You are being way too kind to the guy in question.


----------



## heartsbeating (May 2, 2011)

Casual Observer said:


> You are being way too kind to the guy in question.


Not sure how you got that... I'd tell him to get effed.


----------



## Personal (Jan 16, 2014)

21stcenturyfox said:


> This question is really very simple. Would you stay with a man who told you, after you'd had both breasts removed due to aggressive metastatic breast cancer, that he was going to leave you if you didn't have reconstructive surgery, even after your doctors had cautioned against it? He told her he's no longer attracted to her the way she looks with no breasts. And the poor woman hasn't even finished with chemo yet!
> 
> She's making excuses for him because she wants to believe he's just scared and looking for an excuse to run. Horrifyingly enough, he lost his first wife to breast cancer, 15 years ago! She wants to believe he's just so afraid of losing her as well that he's going to leave before she can die on him like his first wife did.
> 
> She's having a really hard time deciding what she wants to do, at least in part because they've got 2 kids under 10 and she hasn't worked since halfway through her first pregnancy, so she'd have to make a lot of drastic changes in her life. She'd probably lose her house, her health insurance, half her time with her kids. But she really, really doesn't want to have the reconstructive surgery, there are too many possible complications and she's honestly just sick of surgery! So what she'd really like right now are some unbiased opinions from people who don't have any personal stake in her situation.

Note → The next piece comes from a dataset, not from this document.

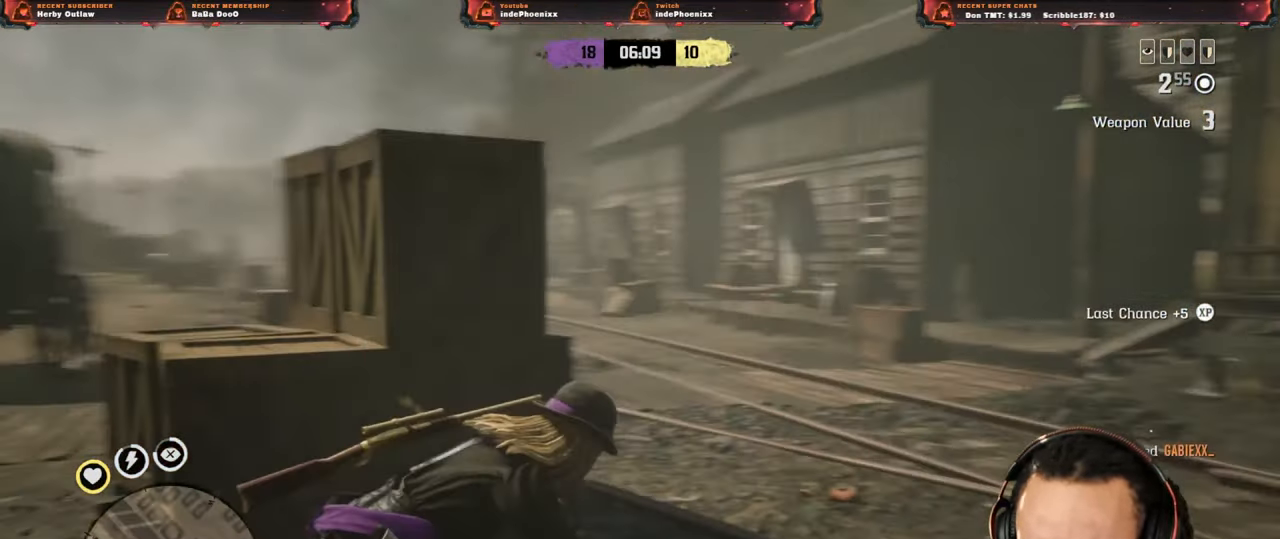
{"dt_ms": 500, "buttons": ["L3"], "left_stick": "up-right", "right_stick": "right", "events": [[83, "left_stick", "center"], [167, "left_stick", "down-right"], [383, "L3", "down"], [383, "left_stick", "up-right"]]}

My wife was diagnosed with breast cancer late in 2019 and fortunately for us it was not as bad as your friend. She had lumpectomies on both breasts early last year, which have disfigured them in one place on each breast.

Likewise as a consequence of the radiation treatment one of her nipples is harder/drier than the other. Up until then my wife who is 50 now, still had incredibly pert breasts that were very attractive. They are still very pert yet they aren't the same. The thing is though I am just grateful that she is alive and on top of that, I can't help but feel I wouldn't care if she had her breasts removed and didn't have reconstructive surgery since what matters is that she is alive and well. Plus that she accepts herself, however she is.

That said I almost lost her violently when she was right next to me, when she got smashed up by a speeding car, while we crossed a road during our early weeks of dating (way back in 1996). She was a terrible mess with her knees smashed and she also had to have plastic surgery to repair her face. And still has a faint scar on her face from that event. Yet what mattered to me and still matters to me, is that she is still alive, and okay with herself as she is.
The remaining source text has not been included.